As for his future in MLS, Dwyer reveals that the “dream when I was younger was always to play in England.” Still, he is enjoying his time with Kansas City, which is a club that has proven to be a popular destination for players. The biggest American soccer story after the World Cup was the decision of U.S. national team starters Graham Zusi and Matt Besler to re-sign with Kansas City rather than pursuing European options.

Dwyer was “delighted” by the decision of his teammates to return, calling them “two of the best I have ever played with” and insisting that he wants to have the best players around him to reach his potential.

While Kansas City has been able to hold onto its best players so far, there are salary cap and Designated Player limitations to consider, and now with the collective bargaining agreement set to expire in March 2015, changes could be coming. Dwyer’s preference is to stay with Sporting KC but he realizes that there are other factors at play and a return to England is not completely out of the question.

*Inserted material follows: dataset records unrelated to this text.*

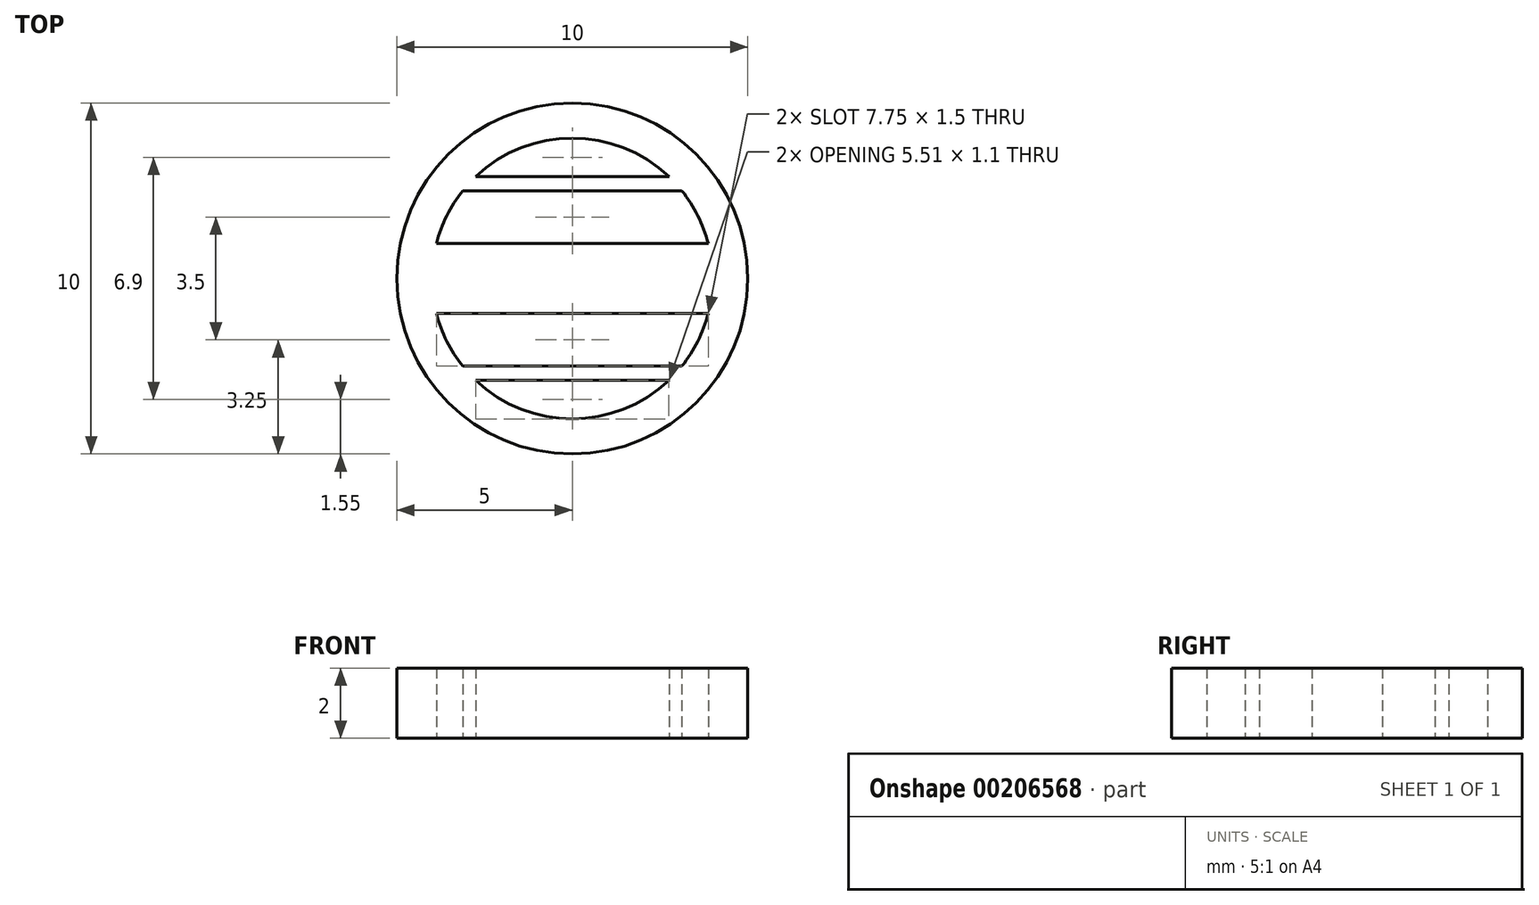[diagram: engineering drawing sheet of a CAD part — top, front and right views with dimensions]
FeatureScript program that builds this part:
annotation { "Feature Type Name" : "Feature", "Feature Type Description" : "" }
export const myFeature = defineFeature(function(context is Context, id is Id, definition is map)
    precondition{}
    {
        {
            var Q0;
            Q0=qCreatedBy(makeId("Top.planeOp"),FACE);
            var sketch = newSketch(context, id + "F0", { "sketchPlane" : qUnion([Q0])});
            skCircle(sketch, "E0", {"center": v(0, 0) * mm, "radius": 5 * mm});
            skCircle(sketch, "E1", {"center": v(0, 0) * mm, "radius": 4 * mm});
            skLineSegment(sketch, "E2", {"start": v(-2.1, 1) * mm, "end": v(-3.87, 1) * mm});
            skLineSegment(sketch, "E3", {"start": v(-3.87, 1) * mm, "end": v(3.87, 1) * mm});
            skLineSegment(sketch, "E4", {"start": v(-2.1, -1) * mm, "end": v(-3.87, -1) * mm});
            skLineSegment(sketch, "E5", {"start": v(-3.87, -1) * mm, "end": v(3.87, -1) * mm});
            skLineSegment(sketch, "E6", {"start": v(-2.1, -2.5) * mm, "end": v(-3.12, -2.5) * mm});
            skLineSegment(sketch, "E7", {"start": v(-3.12, -2.5) * mm, "end": v(3.12, -2.5) * mm});
            skLineSegment(sketch, "E8", {"start": v(-1.3, -2.9) * mm, "end": v(-2.75, -2.9) * mm});
            skLineSegment(sketch, "E9", {"start": v(-2.75, -2.9) * mm, "end": v(2.75, -2.9) * mm});
            skLineSegment(sketch, "E10", {"start": v(-2.1, 2.5) * mm, "end": v(-3.12, 2.5) * mm});
            skLineSegment(sketch, "E11", {"start": v(-3.12, 2.5) * mm, "end": v(3.12, 2.5) * mm});
            skLineSegment(sketch, "E12", {"start": v(-0.87, 2.9) * mm, "end": v(-2.75, 2.9) * mm});
            skLineSegment(sketch, "E13", {"start": v(-2.75, 2.9) * mm, "end": v(2.75, 2.9) * mm});
            skSolve(sketch);
        }
        {
            var Q0;
            Q0=makeQuery(id+"F0.imprint","IMPRINT",FACE,{"disambiguationData":[TD([[makeQuery(id+"F0.imprint","IMPRINT",EDGE,{"derivedFrom":sQuery(id+"F0.wireOp",EDGE,"E0")}),1.0]])]});
            extrude(context, id + "F1", {"entities" : qUnion([Q0]), "depth" : 2 * mm});
        }
        {
            var Q0;
            {var subQ0=sQuery(id+"F0.wireOp",EDGE,"E11");var subQ3=makeQuery(id+"F0.imprint","IMPRINT",VERTEX,{"derivedFrom":subQ0});Q0=makeQuery(id+"F0.imprint","IMPRINT",FACE,{"disambiguationData":[TD([[makeQuery(id+"F0.imprint","IMPRINT",EDGE,{"disambiguationData":[TD([[subQ3,1.0]])],"derivedFrom":subQ0}),1.0]])]});}
            extrude(context, id + "F2", {"entities" : qUnion([Q0]), "operationType" : NewBodyOperationType.ADD, "depth" : 2 * mm});
        }
        {
            var Q0;
            {var subQ0=sQuery(id+"F0.wireOp",EDGE,"E3");var subQ3=makeQuery(id+"F0.imprint","IMPRINT",VERTEX,{"derivedFrom":subQ0});Q0=makeQuery(id+"F0.imprint","IMPRINT",FACE,{"disambiguationData":[TD([[makeQuery(id+"F0.imprint","IMPRINT",EDGE,{"disambiguationData":[TD([[subQ3,1.0]])],"derivedFrom":subQ0}),-1.0]])]});}
            extrude(context, id + "F3", {"entities" : qUnion([Q0]), "operationType" : NewBodyOperationType.ADD, "depth" : 2 * mm});
        }
        {
            var Q0;
            {var subQ0=sQuery(id+"F0.wireOp",EDGE,"E7");var subQ3=makeQuery(id+"F0.imprint","IMPRINT",VERTEX,{"derivedFrom":subQ0});Q0=makeQuery(id+"F0.imprint","IMPRINT",FACE,{"disambiguationData":[TD([[makeQuery(id+"F0.imprint","IMPRINT",EDGE,{"disambiguationData":[TD([[subQ3,1.0]])],"derivedFrom":subQ0}),-1.0]])]});}
            extrude(context, id + "F4", {"entities" : qUnion([Q0]), "operationType" : NewBodyOperationType.ADD, "depth" : 2 * mm});
        }
    });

“There’s been some interest in England,” Dwyer said. “It’s always good to listen. At the end of the day I am signed with Kansas City and anything that happens will be up to them right now. It’s a club that is growing and just showed commitment to two players in Besler and Zusi in making them long-term deals.

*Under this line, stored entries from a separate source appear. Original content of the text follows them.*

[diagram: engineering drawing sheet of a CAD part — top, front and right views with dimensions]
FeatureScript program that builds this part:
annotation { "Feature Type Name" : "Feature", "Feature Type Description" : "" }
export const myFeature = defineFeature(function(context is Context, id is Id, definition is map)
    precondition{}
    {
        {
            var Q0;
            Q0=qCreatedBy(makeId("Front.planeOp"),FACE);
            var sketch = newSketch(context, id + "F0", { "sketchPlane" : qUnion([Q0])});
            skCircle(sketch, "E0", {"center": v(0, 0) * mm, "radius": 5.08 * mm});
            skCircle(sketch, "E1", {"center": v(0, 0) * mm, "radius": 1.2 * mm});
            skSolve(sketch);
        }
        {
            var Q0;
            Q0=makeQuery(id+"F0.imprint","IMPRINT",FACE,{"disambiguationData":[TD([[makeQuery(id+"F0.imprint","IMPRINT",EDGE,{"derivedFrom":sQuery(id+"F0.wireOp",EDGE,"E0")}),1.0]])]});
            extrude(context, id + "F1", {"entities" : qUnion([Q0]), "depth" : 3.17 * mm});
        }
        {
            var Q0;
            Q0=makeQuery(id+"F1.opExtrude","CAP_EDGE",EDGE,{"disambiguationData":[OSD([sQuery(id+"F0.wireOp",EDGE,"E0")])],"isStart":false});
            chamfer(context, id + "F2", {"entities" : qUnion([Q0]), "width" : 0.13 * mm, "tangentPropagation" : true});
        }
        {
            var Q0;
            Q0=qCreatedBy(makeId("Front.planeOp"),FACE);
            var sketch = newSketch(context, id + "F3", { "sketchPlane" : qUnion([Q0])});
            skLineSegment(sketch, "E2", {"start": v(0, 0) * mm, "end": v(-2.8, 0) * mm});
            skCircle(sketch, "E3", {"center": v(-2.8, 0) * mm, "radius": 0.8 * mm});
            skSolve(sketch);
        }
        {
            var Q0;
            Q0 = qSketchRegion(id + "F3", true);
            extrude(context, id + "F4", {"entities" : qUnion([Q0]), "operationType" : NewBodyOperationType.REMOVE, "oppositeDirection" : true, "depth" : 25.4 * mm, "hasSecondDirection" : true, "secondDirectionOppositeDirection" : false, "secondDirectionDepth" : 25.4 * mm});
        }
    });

"I’d like to stay in Kansas City. I’m enjoying myself but at the same time it’s not totally up to me. We’ll see how things go.”

As Dwyer prepares to face off against Bayern Munich with the All-Star team, he will have the chance to play with the likes of Clint Dempsey, Michael Bradley, DeAndre Yedlin, Kyle Beckerman, Omar Gonzalez as well as Zusi and Besler.

Those are just a few of his teammates on the All-Star team but they could also become his teammates in the future on a bigger stage.

Last month, Sporting Kansas City CEO Robb Heineman tweeted out the news that Dwyer’s American citizenship was pending and that he wanted to start up enthusiasm for his involvement on the national team. With the strong season he has had, it sparked off excitement among American fans to potentially have Dwyer in the fold.

Dwyer was surprised by Heineman’s tweet as he never planned for information to go public, but now adds that he expects to receive his U.S. passport on February 14, 2017—in time for the hexagonal round of CONCACAF World Cup qualifying. One thing he was not expecting, however, was the positive reaction among fans.

“Once it came out, I kind of thought about it and there was so much positive feedback and excitement, it got me excited,” Dwyer recalled. “Even Zusi and Besler were saying to me how great it would be and how much I would love it. I think the U.S. has a fantastic thing going on. If I was ever to be called up, it would be an absolute honor.

"I’m a big fan of Jurgen Klinsmann and a big fan of the guys on the team.”

The topic of his nationality has been something which Dwyer wanted to keep private at the beginning of his career. At the time he was drafted, he took up one of the limited foreign player spots, and to him that was an honor. When his green card came through, he no longer counted against the foreign player cap.

“[My dad] worked in America for a little bit and he applied for my green card,” Dwyer recalled. “It was accepted. Kansas City didn’t know that at the time so I was taking up an international spot. My green card came through a couple of months after that [and] they were extra pleased. But that is something I didn’t want teams to know about. [I wanted to be drafted] for the right reasons.

“I was Generation Adidas so I didn’t count against the salary cap. I really liked to be somewhere where I feel wanted and valued. International spots are tough to come by. Whether Kansas knew or not, I’m not sure. I tried to keep it a secret.”

With all of the changes for Dwyer over the past 13 months, the next few years could bring even more surprises. New contract discussions and international decisions could be around the corner. But for now, he is still simply trying to take things on a game-by-game basis.

“It’s exciting,” Dwyer said with a laugh. “But I’m just going with the flow and I don’t want to get ahead of myself or think I’m better than I am.”